#### Input for this task
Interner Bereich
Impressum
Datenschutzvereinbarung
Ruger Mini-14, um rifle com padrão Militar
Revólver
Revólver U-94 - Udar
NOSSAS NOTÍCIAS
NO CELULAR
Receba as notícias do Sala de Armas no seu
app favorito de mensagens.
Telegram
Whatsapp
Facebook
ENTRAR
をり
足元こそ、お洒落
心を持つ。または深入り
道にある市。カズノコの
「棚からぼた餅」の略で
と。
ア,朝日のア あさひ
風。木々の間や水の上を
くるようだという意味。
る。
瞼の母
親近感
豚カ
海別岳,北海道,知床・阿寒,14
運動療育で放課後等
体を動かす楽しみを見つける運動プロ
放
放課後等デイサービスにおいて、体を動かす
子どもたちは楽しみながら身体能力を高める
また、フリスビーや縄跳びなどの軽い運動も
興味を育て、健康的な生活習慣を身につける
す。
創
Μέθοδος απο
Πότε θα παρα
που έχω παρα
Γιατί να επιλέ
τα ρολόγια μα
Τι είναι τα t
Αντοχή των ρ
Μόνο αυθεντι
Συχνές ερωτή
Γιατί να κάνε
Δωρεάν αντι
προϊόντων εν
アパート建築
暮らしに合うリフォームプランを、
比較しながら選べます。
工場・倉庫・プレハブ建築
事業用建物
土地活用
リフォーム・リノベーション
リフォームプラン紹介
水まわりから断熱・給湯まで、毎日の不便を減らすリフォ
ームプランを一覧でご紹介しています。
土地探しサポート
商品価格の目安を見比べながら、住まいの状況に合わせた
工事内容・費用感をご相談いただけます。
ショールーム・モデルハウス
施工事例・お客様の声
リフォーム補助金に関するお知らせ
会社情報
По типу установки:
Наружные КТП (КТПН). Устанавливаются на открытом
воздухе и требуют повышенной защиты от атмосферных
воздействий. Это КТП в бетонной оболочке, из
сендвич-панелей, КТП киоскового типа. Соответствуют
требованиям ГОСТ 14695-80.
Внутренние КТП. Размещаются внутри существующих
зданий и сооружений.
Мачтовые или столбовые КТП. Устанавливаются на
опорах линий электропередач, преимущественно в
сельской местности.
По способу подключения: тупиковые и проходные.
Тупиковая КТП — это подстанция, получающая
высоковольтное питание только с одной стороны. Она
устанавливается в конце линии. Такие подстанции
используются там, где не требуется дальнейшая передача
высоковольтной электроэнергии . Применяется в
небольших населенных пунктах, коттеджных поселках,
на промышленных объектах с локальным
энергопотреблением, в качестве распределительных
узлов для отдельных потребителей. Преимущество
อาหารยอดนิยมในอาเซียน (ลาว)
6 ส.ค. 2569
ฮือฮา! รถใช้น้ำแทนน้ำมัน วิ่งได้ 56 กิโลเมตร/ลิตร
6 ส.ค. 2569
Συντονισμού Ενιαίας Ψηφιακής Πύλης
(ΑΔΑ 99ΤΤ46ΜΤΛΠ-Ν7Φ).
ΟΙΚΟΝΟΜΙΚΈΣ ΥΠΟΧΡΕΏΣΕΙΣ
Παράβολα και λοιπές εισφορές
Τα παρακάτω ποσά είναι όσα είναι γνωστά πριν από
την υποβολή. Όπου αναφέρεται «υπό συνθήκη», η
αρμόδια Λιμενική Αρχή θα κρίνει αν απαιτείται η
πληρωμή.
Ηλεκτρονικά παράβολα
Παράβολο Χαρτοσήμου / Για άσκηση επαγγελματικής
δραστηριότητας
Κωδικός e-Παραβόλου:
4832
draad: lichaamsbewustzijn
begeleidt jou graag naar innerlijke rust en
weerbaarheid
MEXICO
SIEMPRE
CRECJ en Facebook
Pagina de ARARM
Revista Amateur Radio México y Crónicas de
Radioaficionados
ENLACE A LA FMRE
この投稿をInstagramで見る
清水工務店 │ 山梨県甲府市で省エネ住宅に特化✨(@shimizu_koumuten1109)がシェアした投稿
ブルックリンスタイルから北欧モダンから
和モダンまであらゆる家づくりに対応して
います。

#### Assignment
Without changing a word, write out each entry again.

#### Exercise result
Interner Bereich
Impressum
Datenschutzvereinbarung
Ruger Mini-14, um rifle com padrão Militar
Revólver
Revólver U-94 - Udar
NOSSAS NOTÍCIAS
NO CELULAR
Receba as notícias do Sala de Armas no seu
app favorito de mensagens.
Telegram
Whatsapp
Facebook
ENTRAR
をり
足元こそ、お洒落
心を持つ。または深入り
道にある市。カズノコの
「棚からぼた餅」の略で
と。
ア,朝日のア あさひ
風。木々の間や水の上を
くるようだという意味。
る。
瞼の母
親近感
豚カ
海別岳,北海道,知床・阿寒,14
運動療育で放課後等
体を動かす楽しみを見つける運動プロ
放
放課後等デイサービスにおいて、体を動かす
子どもたちは楽しみながら身体能力を高める
また、フリスビーや縄跳びなどの軽い運動も
興味を育て、健康的な生活習慣を身につける
す。
創
Μέθοδος απο
Πότε θα παρα
που έχω παρα
Γιατί να επιλέ
τα ρολόγια μα
Τι είναι τα t
Αντοχή των ρ
Μόνο αυθεντι
Συχνές ερωτή
Γιατί να κάνε
Δωρεάν αντι
προϊόντων εν
アパート建築
暮らしに合うリフォームプランを、
比較しながら選べます。
工場・倉庫・プレハブ建築
事業用建物
土地活用
リフォーム・リノベーション
リフォームプラン紹介
水まわりから断熱・給湯まで、毎日の不便を減らすリフォ
ームプランを一覧でご紹介しています。
土地探しサポート
商品価格の目安を見比べながら、住まいの状況に合わせた
工事内容・費用感をご相談いただけます。
ショールーム・モデルハウス
施工事例・お客様の声
リフォーム補助金に関するお知らせ
会社情報
По типу установки:
Наружные КТП (КТПН). Устанавливаются на открытом
воздухе и требуют повышенной защиты от атмосферных
воздействий. Это КТП в бетонной оболочке, из
сендвич-панелей, КТП киоскового типа. Соответствуют
требованиям ГОСТ 14695-80.
Внутренние КТП. Размещаются внутри существующих
зданий и сооружений.
Мачтовые или столбовые КТП. Устанавливаются на
опорах линий электропередач, преимущественно в
сельской местности.
По способу подключения: тупиковые и проходные.
Тупиковая КТП — это подстанция, получающая
высоковольтное питание только с одной стороны. Она
устанавливается в конце линии. Такие подстанции
используются там, где не требуется дальнейшая передача
высоковольтной электроэнергии . Применяется в
небольших населенных пунктах, коттеджных поселках,
на промышленных объектах с локальным
энергопотреблением, в качестве распределительных
узлов для отдельных потребителей. Преимущество
อาหารยอดนิยมในอาเซียน (ลาว)
6 ส.ค. 2569
ฮือฮา! รถใช้น้ำแทนน้ำมัน วิ่งได้ 56 กิโลเมตร/ลิตร
6 ส.ค. 2569
Συντονισμού Ενιαίας Ψηφιακής Πύλης
(ΑΔΑ 99ΤΤ46ΜΤΛΠ-Ν7Φ).
ΟΙΚΟΝΟΜΙΚΈΣ ΥΠΟΧΡΕΏΣΕΙΣ
Παράβολα και λοιπές εισφορές
Τα παρακάτω ποσά είναι όσα είναι γνωστά πριν από
την υποβολή. Όπου αναφέρεται «υπό συνθήκη», η
αρμόδια Λιμενική Αρχή θα κρίνει αν απαιτείται η
πληρωμή.
Ηλεκτρονικά παράβολα
Παράβολο Χαρτοσήμου / Για άσκηση επαγγελματικής
δραστηριότητας
Κωδικός e-Παραβόλου:
4832
draad: lichaamsbewustzijn
begeleidt jou graag naar innerlijke rust en
weerbaarheid
MEXICO
SIEMPRE
CRECJ en Facebook
Pagina de ARARM
Revista Amateur Radio México y Crónicas de
Radioaficionados
ENLACE A LA FMRE
この投稿をInstagramで見る
清水工務店 │ 山梨県甲府市で省エネ住宅に特化✨(@shimizu_koumuten1109)がシェアした投稿
ブルックリンスタイルから北欧モダンから
和モダンまであらゆる家づくりに対応して
います。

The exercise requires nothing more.